[What this task involves] Render the stretch from the line containing "#### Compiler Overview<br>" through the end of the records as a JSON list of strings, one per line, skipping blank lines.

Data records Start Marker

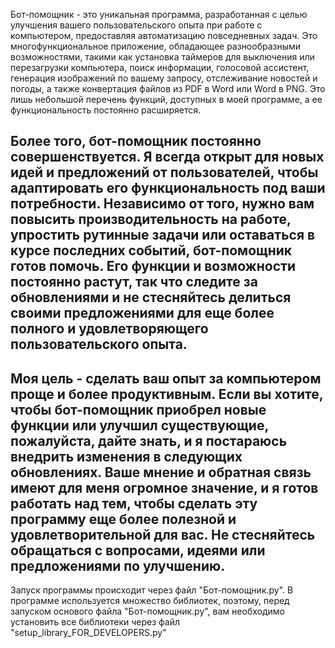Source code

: Бот-помощник - это уникальная программа, разработанная с целью улучшения вашего пользовательского опыта при работе с компьютером, предоставляя автоматизацию повседневных задач. Это многофункциональное приложение, обладающее разнообразными возможностями, такими как установка таймеров для выключения или перезагрузки компьютера, поиск информации, голосовой ассистент, генерация изображений по вашему запросу, отслеживание новостей и погоды, а также конвертация файлов из PDF в Word или Word в PNG. Это лишь небольшой перечень функций, доступных в моей программе, а ее функциональность постоянно расширяется.

Более того, бот-помощник постоянно совершенствуется. Я всегда открыт для новых идей и предложений от пользователей, чтобы адаптировать его функциональность под ваши потребности. Независимо от того, нужно вам повысить производительность на работе, упростить рутинные задачи или оставаться в курсе последних событий, бот-помощник готов помочь. Его функции и возможности постоянно растут, так что следите за обновлениями и не стесняйтесь делиться своими предложениями для еще более полного и удовлетворяющего пользовательского опыта.
-----------------------------------------------------------------------
Моя цель - сделать ваш опыт за компьютером проще и более продуктивным. Если вы хотите, чтобы бот-помощник приобрел новые функции или улучшил существующие, пожалуйста, дайте знать, и я постараюсь внедрить изменения в следующих обновлениях. Ваше мнение и обратная связь имеют для меня огромное значение, и я готов работать над тем, чтобы сделать эту программу еще более полезной и удовлетворительной для вас. Не стесняйтесь обращаться с вопросами, идеями или предложениями по улучшению.
-----------------------------------------------------------------------
Запуск программы происходит через файл "Бот-помощник.py".
В программе используется множество библиотек, поэтому, перед запуском основого файла "Бот-помощник.py", вам необходимо установить все библиотеки через файл "setup_library_FOR_DEVELOPERS.py"
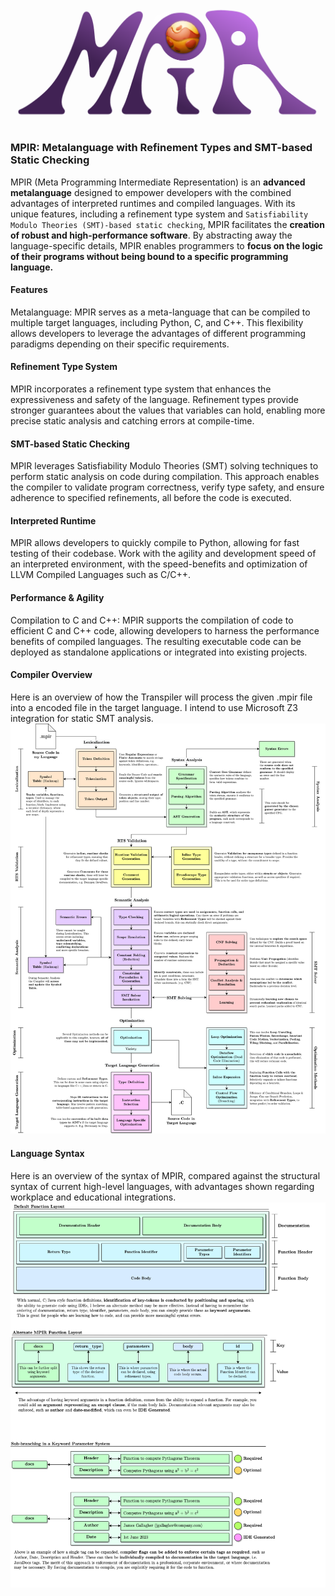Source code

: ![](docbank/imagebank/Logo.png)
### MPIR: Metalanguage with Refinement Types and SMT-based Static Checking

MPIR (Meta Programming Intermediate Representation) is an **advanced metalanguage** designed to empower developers with the combined advantages of interpreted runtimes and compiled languages. With its unique features, including a refinement type system and `Satisfiability Modulo Theories (SMT)-based static checking`, MPIR facilitates the **creation of robust and high-performance software**. By abstracting away the language-specific details, MPIR enables programmers to **focus on the logic of their programs without being bound to a specific programming language.**

#### Features
Metalanguage: MPIR serves as a meta-language that can be compiled to multiple target languages, including Python, C, and C++. This flexibility allows developers to leverage the advantages of different programming paradigms depending on their specific requirements.

#### Refinement Type System
MPIR incorporates a refinement type system that enhances the expressiveness and safety of the language. Refinement types provide stronger guarantees about the values that variables can hold, enabling more precise static analysis and catching errors at compile-time.
<br>

#### SMT-based Static Checking
MPIR leverages Satisfiability Modulo Theories (SMT) solving techniques to perform static analysis on code during compilation. This approach enables the compiler to validate program correctness, verify type safety, and ensure adherence to specified refinements, all before the code is executed.
<br>

#### Interpreted Runtime
MPIR allows developers to quickly compile to Python, allowing for fast testing of their codebase. Work with the agility and development speed of an interpreted environment, with the speed-benefits and optimization of LLVM Compiled Languages such as C/C++.
<br>

#### Performance & Agility
Compilation to C and C++: MPIR supports the compilation of code to efficient C and C++ code, allowing developers to harness the performance benefits of compiled languages. The resulting executable code can be deployed as standalone applications or integrated into existing projects.
<br>

#### Compiler Overview<br>
Here is an overview of how the Transpiler will process the given .mpir file into a encoded file in the target language. I intend to use Microsoft Z3 integration for static SMT analysis.<br>
![](docbank/imagebank/High%20Level%20Overview.png)

#### Language Syntax
Here is an overview of the syntax of MPIR, compared against the structural syntax of current high-level languages, with advantages shown regarding workplace and educational integrations.<br>
![](docbank/imagebank/Format%20Overview.png)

Data records End Marker

[Your solution]
[
  "#### Compiler Overview<br>",
  "Here is an overview of how the Transpiler will process the given .mpir file into a encoded file in the target language. I intend to use Microsoft Z3 integration for static SMT analysis.<br>",
  "![](docbank/imagebank/High%20Level%20Overview.png)",
  "#### Language Syntax",
  "Here is an overview of the syntax of MPIR, compared against the structural syntax of current high-level languages, with advantages shown regarding workplace and educational integrations.<br>",
  "![](docbank/imagebank/Format%20Overview.png)"
]